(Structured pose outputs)

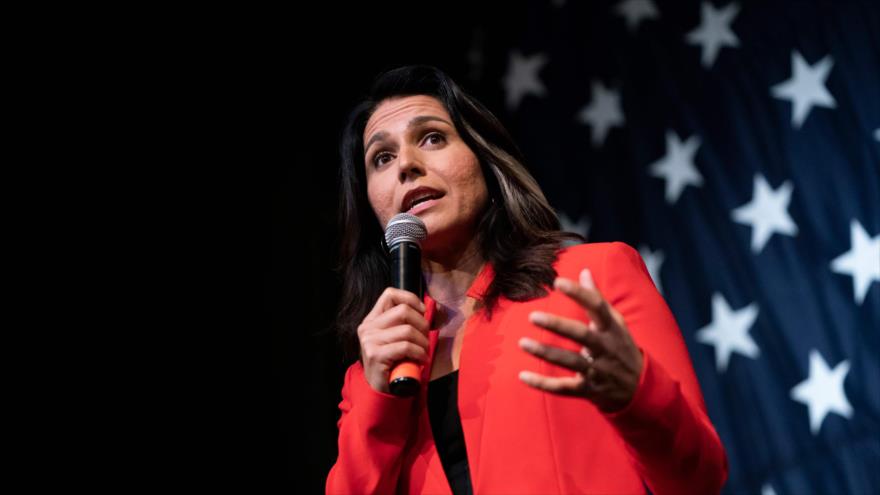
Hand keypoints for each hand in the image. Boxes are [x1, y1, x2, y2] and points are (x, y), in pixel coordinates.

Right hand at [358, 288, 430, 393]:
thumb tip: (430, 308)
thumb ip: (405, 323)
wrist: (380, 391)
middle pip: (403, 311)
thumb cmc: (393, 363)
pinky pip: (406, 346)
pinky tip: (421, 360)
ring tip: (424, 352)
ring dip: (423, 342)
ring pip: (407, 330)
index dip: (410, 299)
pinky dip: (419, 353)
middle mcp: (368, 328)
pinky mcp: (375, 354)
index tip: (422, 312)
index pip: (390, 294)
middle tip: (426, 338)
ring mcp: (369, 341)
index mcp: (372, 320)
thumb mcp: (395, 339)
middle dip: (422, 324)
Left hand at [518, 269, 643, 412]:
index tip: (558, 282)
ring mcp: (597, 370)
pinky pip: (564, 388)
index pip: (597, 307)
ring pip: (570, 361)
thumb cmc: (620, 347)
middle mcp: (605, 348)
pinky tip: (523, 376)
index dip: (579, 293)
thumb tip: (584, 271)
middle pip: (581, 335)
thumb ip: (597, 298)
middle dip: (557, 325)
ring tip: (522, 343)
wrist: (640, 387)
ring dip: (546, 353)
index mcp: (611, 328)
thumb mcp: (615, 322)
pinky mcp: (588, 389)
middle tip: (533, 316)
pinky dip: (543, 384)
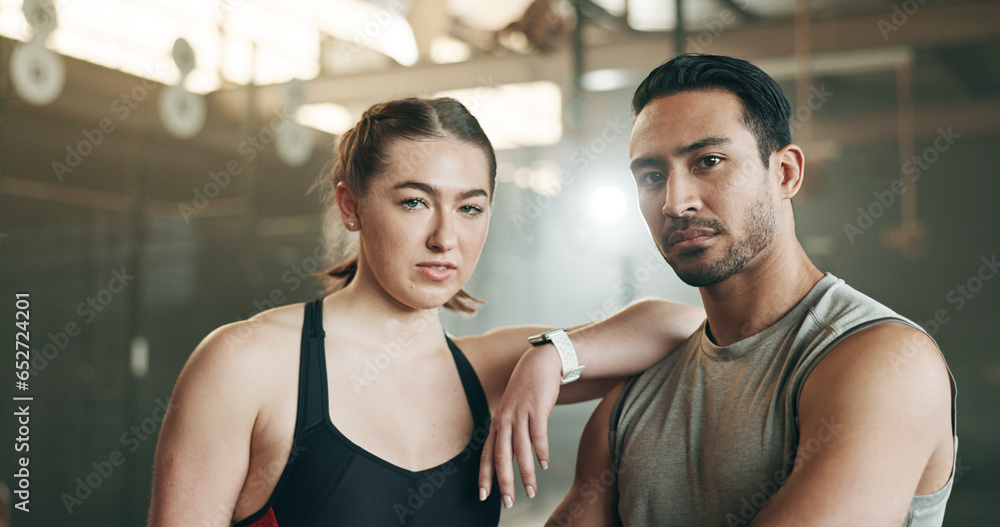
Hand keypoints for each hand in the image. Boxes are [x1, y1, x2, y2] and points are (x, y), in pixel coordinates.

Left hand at [479, 344, 562, 507]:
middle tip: (507, 502)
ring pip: (520, 450)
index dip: (484, 475)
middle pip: (501, 456)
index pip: (487, 454)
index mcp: (497, 423)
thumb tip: (512, 458)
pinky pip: (538, 435)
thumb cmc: (527, 390)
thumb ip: (511, 432)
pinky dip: (541, 452)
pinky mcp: (537, 408)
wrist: (540, 363)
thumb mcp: (513, 411)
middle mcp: (505, 420)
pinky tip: (544, 465)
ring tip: (531, 491)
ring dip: (526, 473)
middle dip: (504, 481)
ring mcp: (520, 414)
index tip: (484, 495)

Description of the task:
Take each line above that holds the string "index" and copy it.

Response for this exercise:
index dip: (410, 299)
index tip: (422, 312)
index pip: (390, 294)
index mcp: (372, 320)
index tip: (558, 282)
index pip: (597, 307)
index dip: (579, 293)
index mcp: (611, 328)
index dip: (484, 475)
index pip: (487, 454)
index mcp: (497, 423)
index tip: (484, 495)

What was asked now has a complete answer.